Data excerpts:
■ ■ ■
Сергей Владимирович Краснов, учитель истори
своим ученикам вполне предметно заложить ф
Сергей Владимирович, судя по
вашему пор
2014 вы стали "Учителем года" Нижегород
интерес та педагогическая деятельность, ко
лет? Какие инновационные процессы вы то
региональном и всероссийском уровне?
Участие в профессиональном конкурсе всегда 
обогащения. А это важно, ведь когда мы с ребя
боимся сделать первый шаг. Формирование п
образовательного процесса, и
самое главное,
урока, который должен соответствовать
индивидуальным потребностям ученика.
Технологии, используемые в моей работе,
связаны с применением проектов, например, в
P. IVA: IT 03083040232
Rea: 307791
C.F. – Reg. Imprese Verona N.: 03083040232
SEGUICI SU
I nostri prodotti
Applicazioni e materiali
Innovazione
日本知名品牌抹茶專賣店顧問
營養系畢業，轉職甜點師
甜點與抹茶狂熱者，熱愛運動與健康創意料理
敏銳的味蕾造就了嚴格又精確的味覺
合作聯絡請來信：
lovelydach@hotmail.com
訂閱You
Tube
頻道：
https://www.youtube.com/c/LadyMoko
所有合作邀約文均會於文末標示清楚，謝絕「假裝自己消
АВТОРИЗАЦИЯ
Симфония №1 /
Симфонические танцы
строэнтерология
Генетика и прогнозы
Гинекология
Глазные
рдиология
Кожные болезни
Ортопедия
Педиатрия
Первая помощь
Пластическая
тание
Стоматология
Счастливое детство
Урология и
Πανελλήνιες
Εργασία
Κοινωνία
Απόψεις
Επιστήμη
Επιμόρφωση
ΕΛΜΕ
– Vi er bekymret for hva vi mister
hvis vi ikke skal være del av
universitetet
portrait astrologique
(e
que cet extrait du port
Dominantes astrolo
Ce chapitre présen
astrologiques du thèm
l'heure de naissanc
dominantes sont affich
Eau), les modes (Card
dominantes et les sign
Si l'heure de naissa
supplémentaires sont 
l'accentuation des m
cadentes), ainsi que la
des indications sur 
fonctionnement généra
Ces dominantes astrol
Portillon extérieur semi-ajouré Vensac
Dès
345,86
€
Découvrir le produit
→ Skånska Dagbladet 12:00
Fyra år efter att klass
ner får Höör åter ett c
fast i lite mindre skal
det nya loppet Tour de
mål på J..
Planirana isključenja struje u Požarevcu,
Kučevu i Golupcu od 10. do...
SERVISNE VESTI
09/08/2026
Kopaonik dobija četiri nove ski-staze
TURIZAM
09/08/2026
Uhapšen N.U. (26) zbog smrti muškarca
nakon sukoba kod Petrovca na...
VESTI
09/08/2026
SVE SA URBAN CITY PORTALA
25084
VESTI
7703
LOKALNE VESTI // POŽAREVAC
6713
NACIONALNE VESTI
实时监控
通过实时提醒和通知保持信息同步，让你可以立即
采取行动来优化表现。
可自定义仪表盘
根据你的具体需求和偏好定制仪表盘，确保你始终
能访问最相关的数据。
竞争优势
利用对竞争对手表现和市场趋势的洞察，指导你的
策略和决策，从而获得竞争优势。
■ ■ ■
**Task item:** Once the lines containing "Владимирович" in the data above are counted, give the total by itself.

**Output below:** 2